* SUPPLIED PASSAGE
Opinion
01-CV-0146E(Sr).
April 13, 2001.
MEMORANDUM and ORDER
Plaintiff commenced the instant action January 31, 2000 in the New York State Supreme Court for the County of Wyoming claiming that defendant is obligated to pay him the proceeds from a certain life insurance policy. Defendant received the Summons and Complaint by regular mail February 7, 2001 and thereupon timely filed a Notice of Removal asserting that this is a civil action over which this Court has original jurisdiction pursuant to 28 U.S.C. § 1331 in that plaintiff's claim for benefits is dependent upon federal statutes and federal regulations. Presently before the undersigned is plaintiff's motion to remand. Such motion will be granted.
According to the Complaint, plaintiff is the beneficiary of a life and accidental death and dismemberment policy purchased by the now deceased policyholder through the United States Office of Personnel Management for employees of the Veterans' Administration. Compl. ¶¶ 2, 4. This policy was issued pursuant to the Federal Employees Group Life Insurance Act ("FEGLIA"), 5 U.S.C. § 8701-8716. Upon the death of the policyholder, plaintiff made a claims for accidental death benefits under the policy. Compl. ¶ 9. Defendant thereon denied payment, for the stated reason that the insured's death had not been accidental within the meaning of the FEGLIA policy at issue, and plaintiff commenced this suit to collect such benefits. Compl. ¶¶ 10, 11; Jay D. Kenigsberg, Esq., Aff. ¶¶ 11-12.

* Rows from a segmentation dataset
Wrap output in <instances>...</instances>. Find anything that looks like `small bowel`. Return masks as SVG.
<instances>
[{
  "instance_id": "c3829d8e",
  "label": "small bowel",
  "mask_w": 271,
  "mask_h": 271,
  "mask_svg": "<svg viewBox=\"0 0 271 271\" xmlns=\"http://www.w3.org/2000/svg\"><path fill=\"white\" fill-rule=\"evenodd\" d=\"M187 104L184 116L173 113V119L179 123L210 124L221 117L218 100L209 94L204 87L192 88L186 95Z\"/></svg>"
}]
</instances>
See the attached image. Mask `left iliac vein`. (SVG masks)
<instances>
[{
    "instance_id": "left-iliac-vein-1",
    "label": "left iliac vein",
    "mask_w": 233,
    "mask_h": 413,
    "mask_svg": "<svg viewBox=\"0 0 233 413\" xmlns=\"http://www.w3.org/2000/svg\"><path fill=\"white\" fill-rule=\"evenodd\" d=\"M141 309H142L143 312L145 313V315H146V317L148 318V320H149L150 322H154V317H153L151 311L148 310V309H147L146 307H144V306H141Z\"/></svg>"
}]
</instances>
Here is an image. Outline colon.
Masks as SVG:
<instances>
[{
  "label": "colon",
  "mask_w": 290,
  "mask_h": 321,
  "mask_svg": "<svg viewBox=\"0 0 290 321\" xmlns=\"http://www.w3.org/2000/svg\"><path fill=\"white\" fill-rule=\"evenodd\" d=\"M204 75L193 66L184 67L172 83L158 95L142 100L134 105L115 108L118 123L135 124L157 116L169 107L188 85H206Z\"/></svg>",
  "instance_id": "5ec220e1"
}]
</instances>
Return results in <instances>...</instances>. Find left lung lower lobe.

...

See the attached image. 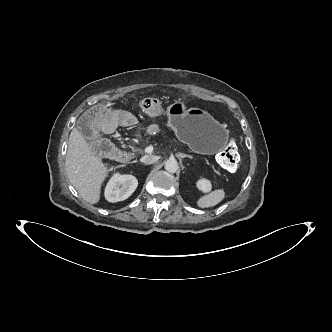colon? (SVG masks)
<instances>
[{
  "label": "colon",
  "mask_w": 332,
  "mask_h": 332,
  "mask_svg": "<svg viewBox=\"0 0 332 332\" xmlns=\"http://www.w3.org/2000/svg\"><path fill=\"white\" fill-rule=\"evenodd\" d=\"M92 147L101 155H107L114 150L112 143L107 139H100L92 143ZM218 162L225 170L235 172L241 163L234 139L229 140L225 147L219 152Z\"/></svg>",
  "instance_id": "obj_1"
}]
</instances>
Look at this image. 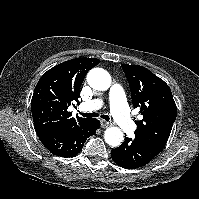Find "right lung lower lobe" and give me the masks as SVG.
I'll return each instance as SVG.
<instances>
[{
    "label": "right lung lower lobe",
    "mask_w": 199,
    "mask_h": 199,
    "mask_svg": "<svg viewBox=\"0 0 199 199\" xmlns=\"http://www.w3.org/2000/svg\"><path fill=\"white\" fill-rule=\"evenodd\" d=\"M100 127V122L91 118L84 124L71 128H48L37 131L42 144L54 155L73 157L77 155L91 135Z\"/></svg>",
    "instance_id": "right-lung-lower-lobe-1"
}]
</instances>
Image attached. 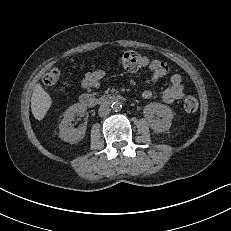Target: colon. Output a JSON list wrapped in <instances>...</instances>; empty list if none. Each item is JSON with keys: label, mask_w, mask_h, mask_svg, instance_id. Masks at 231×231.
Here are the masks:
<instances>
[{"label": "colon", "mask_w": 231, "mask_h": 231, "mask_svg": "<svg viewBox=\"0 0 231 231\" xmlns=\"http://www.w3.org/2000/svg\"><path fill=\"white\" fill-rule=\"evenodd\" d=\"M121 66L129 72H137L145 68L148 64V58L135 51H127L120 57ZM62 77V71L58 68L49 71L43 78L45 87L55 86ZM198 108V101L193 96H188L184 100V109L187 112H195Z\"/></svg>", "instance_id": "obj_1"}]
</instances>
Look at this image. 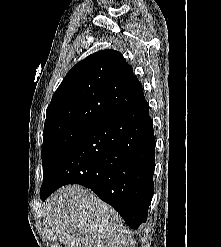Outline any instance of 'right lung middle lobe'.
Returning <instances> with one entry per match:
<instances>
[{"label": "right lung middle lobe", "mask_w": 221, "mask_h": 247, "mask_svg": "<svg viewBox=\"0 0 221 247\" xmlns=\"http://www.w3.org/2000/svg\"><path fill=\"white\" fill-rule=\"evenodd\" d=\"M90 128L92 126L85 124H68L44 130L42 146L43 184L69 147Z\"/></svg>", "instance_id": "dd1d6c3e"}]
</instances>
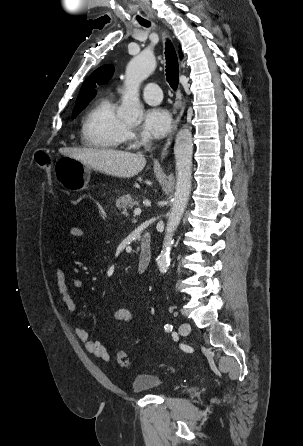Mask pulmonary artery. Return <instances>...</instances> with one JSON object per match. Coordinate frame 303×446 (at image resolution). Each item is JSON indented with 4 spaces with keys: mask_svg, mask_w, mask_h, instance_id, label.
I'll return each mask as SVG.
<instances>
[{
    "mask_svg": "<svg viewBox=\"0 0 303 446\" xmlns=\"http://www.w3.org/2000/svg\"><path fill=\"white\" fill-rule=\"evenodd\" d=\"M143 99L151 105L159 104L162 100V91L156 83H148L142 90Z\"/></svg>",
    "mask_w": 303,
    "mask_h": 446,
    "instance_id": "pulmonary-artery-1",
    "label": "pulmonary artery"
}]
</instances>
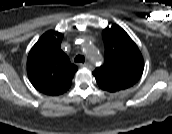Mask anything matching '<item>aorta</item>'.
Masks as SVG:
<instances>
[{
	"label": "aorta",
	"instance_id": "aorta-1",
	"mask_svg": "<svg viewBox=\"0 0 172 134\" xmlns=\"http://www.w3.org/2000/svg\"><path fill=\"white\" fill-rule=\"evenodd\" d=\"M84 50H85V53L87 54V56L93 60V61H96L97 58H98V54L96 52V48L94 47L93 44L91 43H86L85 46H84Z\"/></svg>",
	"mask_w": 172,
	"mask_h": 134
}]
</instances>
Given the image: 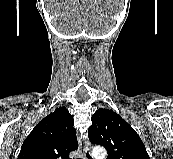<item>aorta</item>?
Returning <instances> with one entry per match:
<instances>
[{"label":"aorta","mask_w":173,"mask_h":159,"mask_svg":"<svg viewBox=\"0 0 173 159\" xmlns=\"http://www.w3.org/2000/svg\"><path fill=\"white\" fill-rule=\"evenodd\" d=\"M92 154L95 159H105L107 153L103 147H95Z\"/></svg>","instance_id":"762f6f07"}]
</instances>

...

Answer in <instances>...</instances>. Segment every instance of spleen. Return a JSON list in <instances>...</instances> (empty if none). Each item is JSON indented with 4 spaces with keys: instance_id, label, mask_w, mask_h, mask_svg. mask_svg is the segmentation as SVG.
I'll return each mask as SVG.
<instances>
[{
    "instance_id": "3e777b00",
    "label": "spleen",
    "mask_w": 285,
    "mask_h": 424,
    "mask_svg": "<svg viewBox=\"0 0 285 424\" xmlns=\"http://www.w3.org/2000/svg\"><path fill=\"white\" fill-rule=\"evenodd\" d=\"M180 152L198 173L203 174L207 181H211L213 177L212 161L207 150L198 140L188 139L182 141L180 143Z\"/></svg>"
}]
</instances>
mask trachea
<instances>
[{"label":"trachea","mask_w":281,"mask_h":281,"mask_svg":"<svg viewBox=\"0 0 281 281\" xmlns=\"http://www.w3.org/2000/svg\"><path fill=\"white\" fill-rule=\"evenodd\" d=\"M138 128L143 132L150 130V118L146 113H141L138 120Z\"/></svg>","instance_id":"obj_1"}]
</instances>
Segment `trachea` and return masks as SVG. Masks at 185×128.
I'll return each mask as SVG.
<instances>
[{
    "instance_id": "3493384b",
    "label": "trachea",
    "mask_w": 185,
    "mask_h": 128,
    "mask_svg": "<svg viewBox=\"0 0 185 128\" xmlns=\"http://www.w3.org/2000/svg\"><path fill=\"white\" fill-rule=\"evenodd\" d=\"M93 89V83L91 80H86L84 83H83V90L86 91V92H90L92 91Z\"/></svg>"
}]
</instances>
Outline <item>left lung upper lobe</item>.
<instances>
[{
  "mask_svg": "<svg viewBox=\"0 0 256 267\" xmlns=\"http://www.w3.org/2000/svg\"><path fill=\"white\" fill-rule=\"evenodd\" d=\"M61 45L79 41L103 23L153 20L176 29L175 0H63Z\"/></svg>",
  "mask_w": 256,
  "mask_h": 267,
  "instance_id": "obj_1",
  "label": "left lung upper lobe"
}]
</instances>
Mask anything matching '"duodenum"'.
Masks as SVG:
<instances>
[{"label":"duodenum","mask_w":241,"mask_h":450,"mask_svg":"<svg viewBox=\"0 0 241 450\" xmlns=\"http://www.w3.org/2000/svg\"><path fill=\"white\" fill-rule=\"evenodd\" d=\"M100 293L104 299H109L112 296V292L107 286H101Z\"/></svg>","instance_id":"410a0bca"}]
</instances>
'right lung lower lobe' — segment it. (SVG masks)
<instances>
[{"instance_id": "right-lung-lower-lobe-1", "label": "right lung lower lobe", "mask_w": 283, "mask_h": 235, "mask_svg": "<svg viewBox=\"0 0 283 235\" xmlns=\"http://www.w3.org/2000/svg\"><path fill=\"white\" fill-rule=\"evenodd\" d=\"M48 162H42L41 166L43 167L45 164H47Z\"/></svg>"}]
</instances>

* LIST OF TASKS
• 1. How would you sum up the memorandum and order in two sentences?
• 2. Reproduce the records starting at the line that contains "Here is an image. Outline colon." and ending at the line that contains "Return results in", with both of those lines included.

* ANSWERS GIVEN
• 1. The plaintiff sued in the New York State Supreme Court for the County of Wyoming to collect life insurance proceeds, and the defendant removed the case, asserting federal jurisdiction because the claim depends on federal statutes and regulations. The policy was issued under FEGLIA, the defendant denied accidental death benefits on the ground that the insured's death was not accidental, and the court will grant the plaintiff's motion to remand.

• 2.
Here is an image. Outline colon.
Masks as SVG:
<instances>
[{
  "label": "colon",
  "mask_w": 290,
  "mask_h": 321,
  "mask_svg": "<svg viewBox=\"0 0 290 321\" xmlns=\"http://www.w3.org/2000/svg\"><path fill=\"white\" fill-rule=\"evenodd\" d=\"M204 75L193 66L184 67L172 83L158 95L142 100L134 105L115 108L118 123L135 124L157 116L169 107L188 85H206Z\"/></svg>",
  "instance_id": "5ec220e1"
}]
</instances>
Return results in <instances>...</instances>. Find left lung lower lobe.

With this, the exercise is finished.